• _Provided text_:
———

RazrFalcon / roxmltree

Represent an XML document as a read-only tree.
Apache License 2.0
434 stars 37 forks source link

getting an XML representation of a node #83

Closed faassen closed 1 year ago

faassen commented 1 year ago

Thanks for this library! I wrote lxml a long time ago, though the API used there is taken from ElementTree.

I'd like to be able to display the XML representation of a node in the tree. I realize I can't change the XML but this is still useful for debugging and in tests.

I can get quite far with node.position(), combined with doc.input_text(). That gets me the start position. But I don't know how to get the end position of the node. If there is a next sibling I can use the start position of that, but not all nodes have such a position. The position next descendant won't work as it potentially includes the end tag of an outer node, for instance if I have <container><a><b/></a><x/></container>, and I want to see <b/> then the position of the next descendant is <x/> so therefore the output would be <b/></a>.

Would it be possible to maintain the end position of a node as well?

faassen commented 1 year ago

I tried parsing some XML and comparing that with the original to accomplish a similar effect, but that won't work either as they don't compare equal: the document is different. If there was a way to compare nodes ignoring the document itself that could also work.

RazrFalcon commented 1 year ago

Hi! And thanks for lxml! roxmltree has a completely different API, but uses sort of the same parsing logic as lxml. Basically, roxmltree produces the same nodes tree as lxml.

As for the end token, this feature was removed just 2 days ago, since it was just a waste of memory. You can try using v0.15 for now. The only reason we preserve node and attribute positions is so that the caller can have nicer error reporting. And for that you only need the start position.

What exactly are you trying to achieve?

Also note that node positions become kinda useless when XML has DTD entities.

faassen commented 1 year ago

I'm trying to be able to express things like this in tests:

assert_eq!(render(some_node), "<p>Hello!</p>")

I'm working on an xml diffing algorithm and there are a lot of ranges involved. Right now I test those ranges by comparing node numbers, but that's rather hard to read and verify compared to just seeing the XML itself. For testing purposes it's not a big problem as I can simply avoid DTD entities in tests, but of course that does make the solution less general.

Instead of an end token of course the ability to serialize a subtree to XML would also solve my issue. Or alternatively, a way to compare nodes for equality without comparing their document as well as Eq appears to be doing; I guess I can write that myself!

RazrFalcon commented 1 year ago

In this case I would suggest finding a different way. Preserving end positions is very expensive and useless in 99% of the cases.

As for XML diffing, I think you should go a layer down, to a streaming XML parser, like xmlparser used by roxmltree. It preserves everything. And roxmltree doesn't have a goal of preserving such information. Technically, even attributes normalization will break your use cases.

tomjw64 commented 1 year ago

Since you are doing diffing, how are you handling insignificant whitespace? Is this supposed to be structural diffing or not? If you want to ignore insignificant whitespace, then even an end position won't necessarily help you.

faassen commented 1 year ago

The use case has nothing to do with diffing and everything with being able to write nice unit tests where I can verify a node I found by some algorithm is indeed the one I expected.

———

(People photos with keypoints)
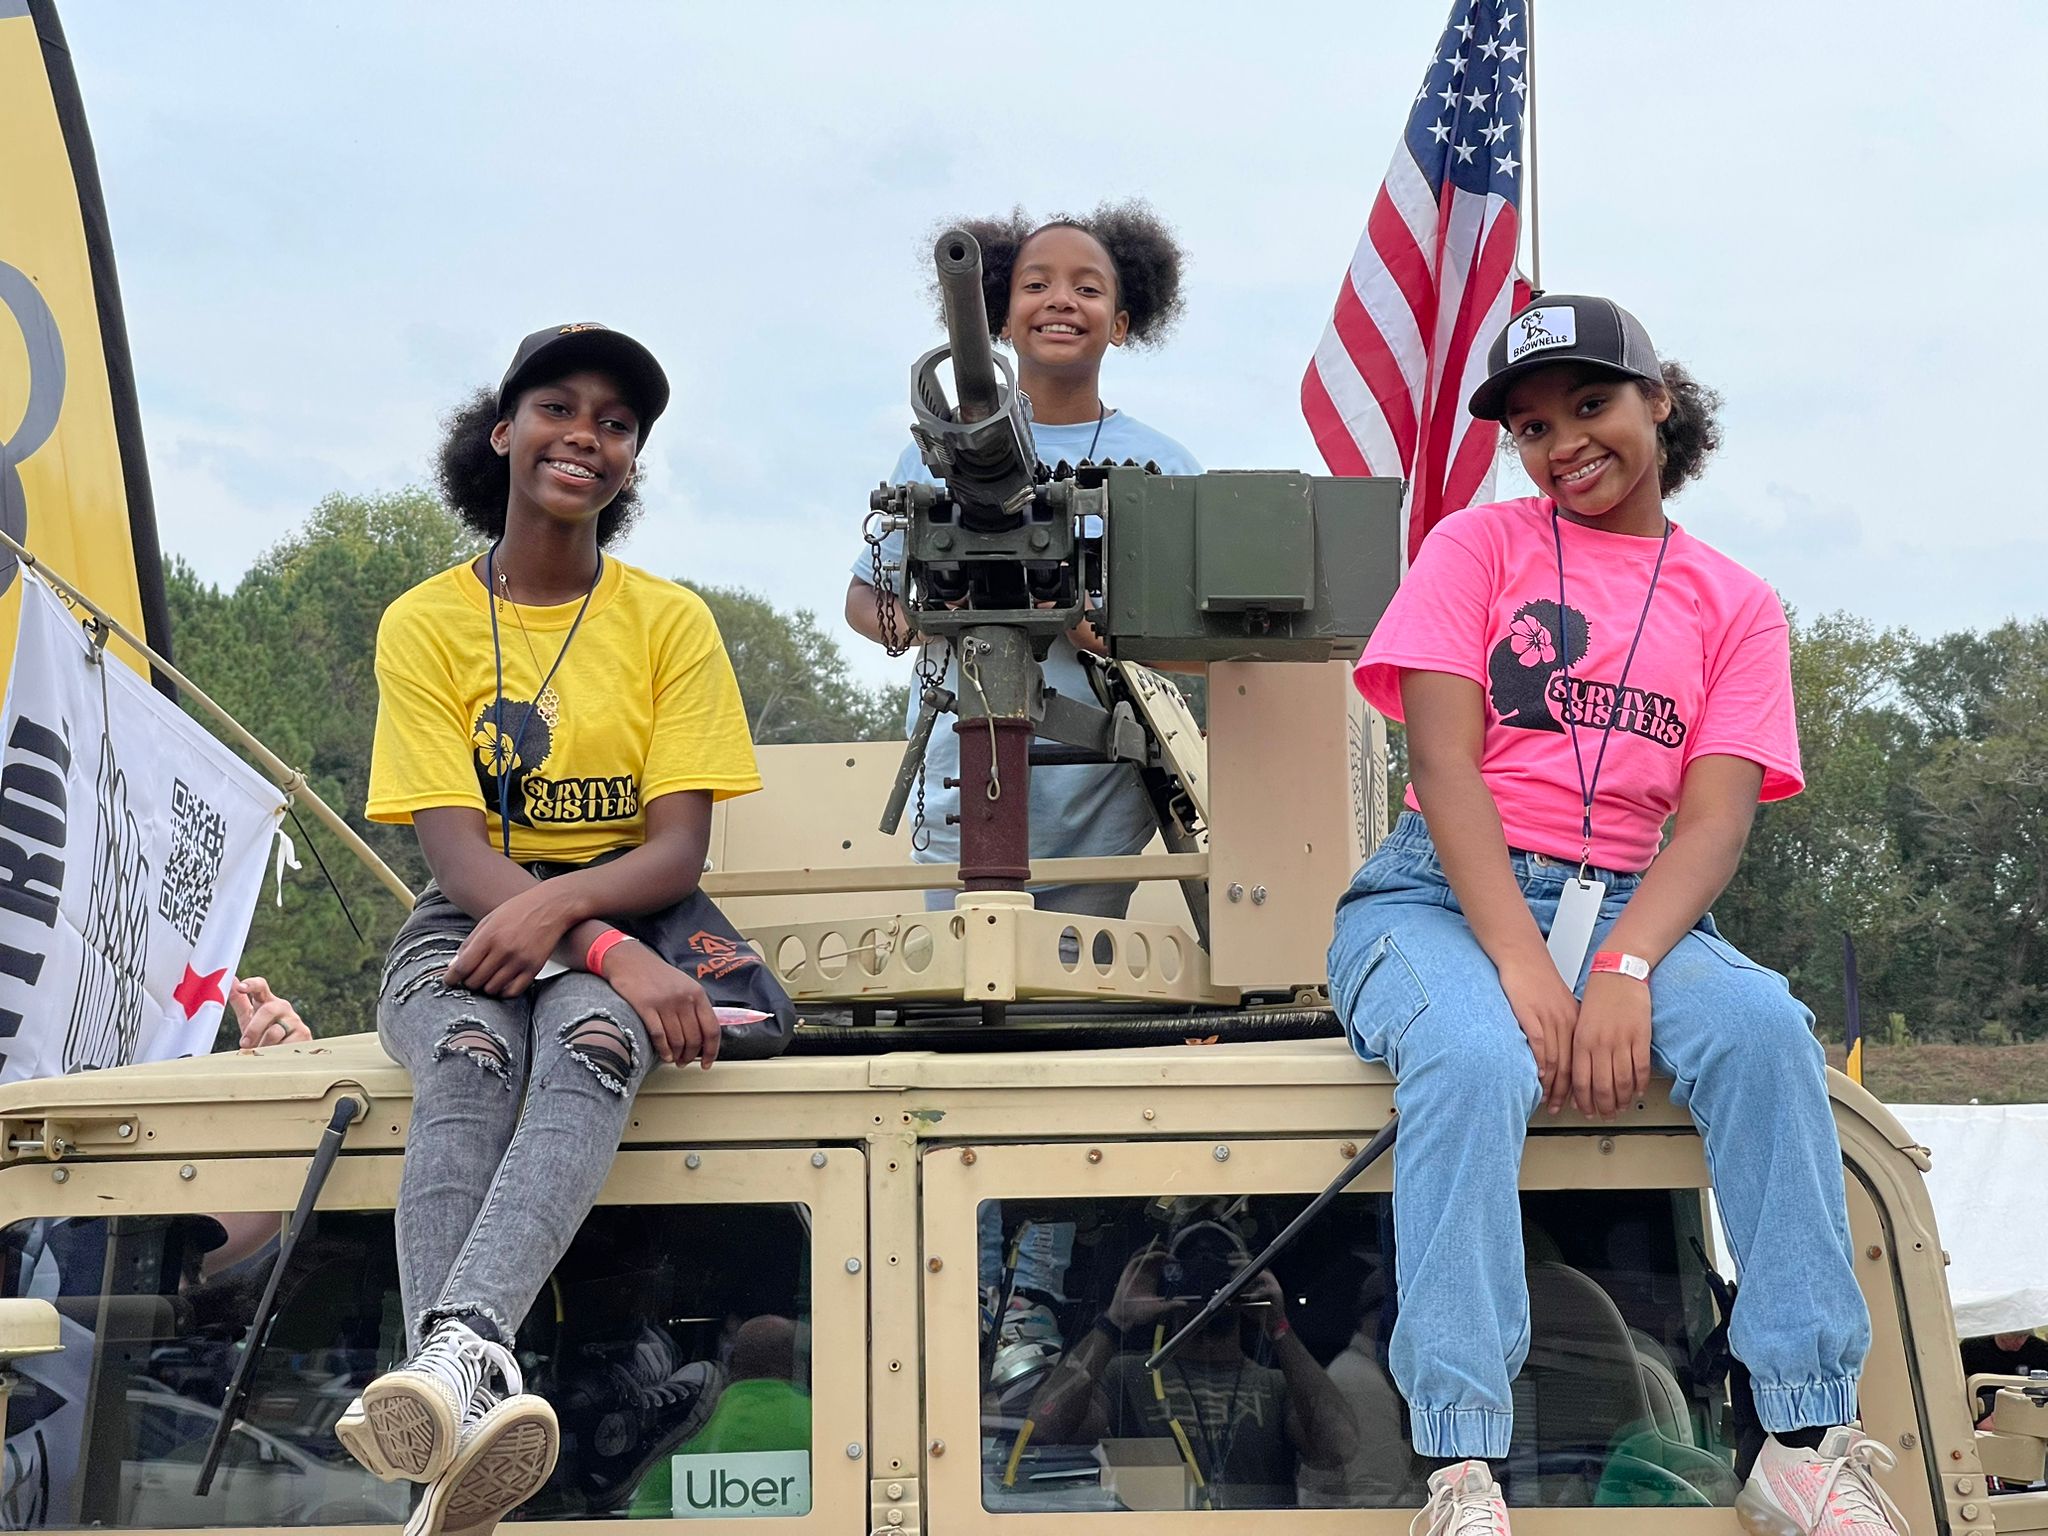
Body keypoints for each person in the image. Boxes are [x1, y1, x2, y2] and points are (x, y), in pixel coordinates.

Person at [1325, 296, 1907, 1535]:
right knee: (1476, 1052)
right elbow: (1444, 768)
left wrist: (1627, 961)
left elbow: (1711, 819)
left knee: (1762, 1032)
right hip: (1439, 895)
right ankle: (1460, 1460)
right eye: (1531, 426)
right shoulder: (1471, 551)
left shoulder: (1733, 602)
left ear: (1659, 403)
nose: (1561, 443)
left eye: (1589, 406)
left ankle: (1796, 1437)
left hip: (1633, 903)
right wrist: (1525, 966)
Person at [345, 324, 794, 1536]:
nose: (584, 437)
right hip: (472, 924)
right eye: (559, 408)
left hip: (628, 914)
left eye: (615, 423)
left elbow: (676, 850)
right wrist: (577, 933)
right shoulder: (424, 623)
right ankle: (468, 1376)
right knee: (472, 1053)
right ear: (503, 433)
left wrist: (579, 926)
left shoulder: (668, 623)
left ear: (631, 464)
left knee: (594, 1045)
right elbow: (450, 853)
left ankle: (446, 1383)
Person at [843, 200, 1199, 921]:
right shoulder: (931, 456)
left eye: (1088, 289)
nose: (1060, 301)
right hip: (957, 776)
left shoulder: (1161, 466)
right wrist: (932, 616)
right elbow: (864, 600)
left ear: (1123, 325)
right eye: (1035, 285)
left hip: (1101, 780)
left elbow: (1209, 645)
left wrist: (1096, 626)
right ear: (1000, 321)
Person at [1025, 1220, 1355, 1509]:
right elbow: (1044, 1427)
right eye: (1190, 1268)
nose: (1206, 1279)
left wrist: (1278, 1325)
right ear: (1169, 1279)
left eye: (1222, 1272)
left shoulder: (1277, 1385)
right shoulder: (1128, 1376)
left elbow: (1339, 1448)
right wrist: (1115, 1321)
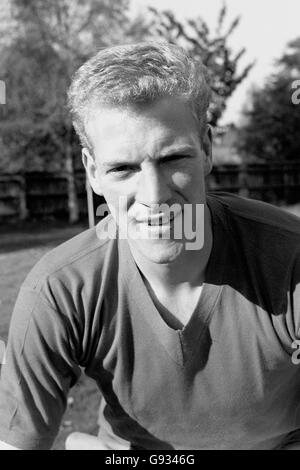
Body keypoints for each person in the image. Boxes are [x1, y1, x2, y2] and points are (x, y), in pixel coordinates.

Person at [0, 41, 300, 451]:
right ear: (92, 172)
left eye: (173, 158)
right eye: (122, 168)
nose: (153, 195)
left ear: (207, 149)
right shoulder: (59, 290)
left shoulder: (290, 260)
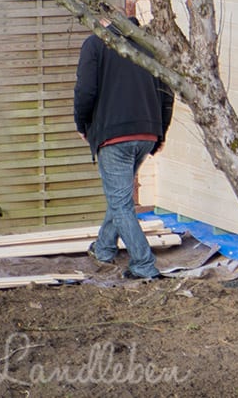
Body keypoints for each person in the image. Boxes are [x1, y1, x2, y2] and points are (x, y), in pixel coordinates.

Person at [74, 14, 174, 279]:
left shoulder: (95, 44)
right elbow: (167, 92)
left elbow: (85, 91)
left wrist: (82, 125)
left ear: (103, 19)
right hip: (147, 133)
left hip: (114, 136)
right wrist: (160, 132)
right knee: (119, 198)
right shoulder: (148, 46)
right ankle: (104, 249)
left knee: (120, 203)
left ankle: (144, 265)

———

• _Exercise aim_: Resume the roxmltree thread about getting an XML representation of a node, starting after faassen's last comment. These rows have no connection to the roxmltree thread.

• _Task response_:
I thought it might be possible to get the XML text out in order to write such tests, but if that's not feasible I can easily compare nodes - I realized I in fact have a tree hash already.

For this testing purpose the significant whitespace issue isn't a big deal. For the (structural) diffing use case it may be, but a preprocessor to remove significant whitespace should be enough to fix that.

I am sorry I distracted the discussion by mentioning diffing. I understand you are trying to think along, but please do assume I have an understanding of the types of tools available in this domain, and have done research into the problem I am working on. Whether this library is right for the job is my concern; if it's not it's going to be because I may need mutability in the end, but I am trying to put that off.

RazrFalcon commented 1 year ago

You could try previous version, which had end positions. If it works for you, I can backport it.

faassen commented 1 year ago

Since the end positions were removed for a reason I think I want to go with another approach. What I think I'll do is parse the XML I want to compare with in the test and construct a tree hash for it, and then use that for comparison.

g2p commented 1 year ago

I also have a use-case for tracking node ranges: I would like to rewrite an XML document by doing some selective copying to build a new one. I understand that roxmltree is read-only, but for my use case this will work without the need for more complex DOM manipulation. As far as I understand, this doesn't need to impact memory use, looking at the next_subtree position should be sufficient.

RazrFalcon commented 1 year ago

As far as I understand, this doesn't need to impact memory use, looking at the next_subtree position should be sufficient.

Are you sure? The only way to get the actual node end is to look at end position of close token. Which is not preserved at the moment. With next_subtree you can only get the start of the next node.

And once again, I'm not sure what exactly are you trying to do, but I'm sure it will not work. Node ranges are a bit abstract in XML. That's why end positions were removed in the first place. They're kinda meaningless.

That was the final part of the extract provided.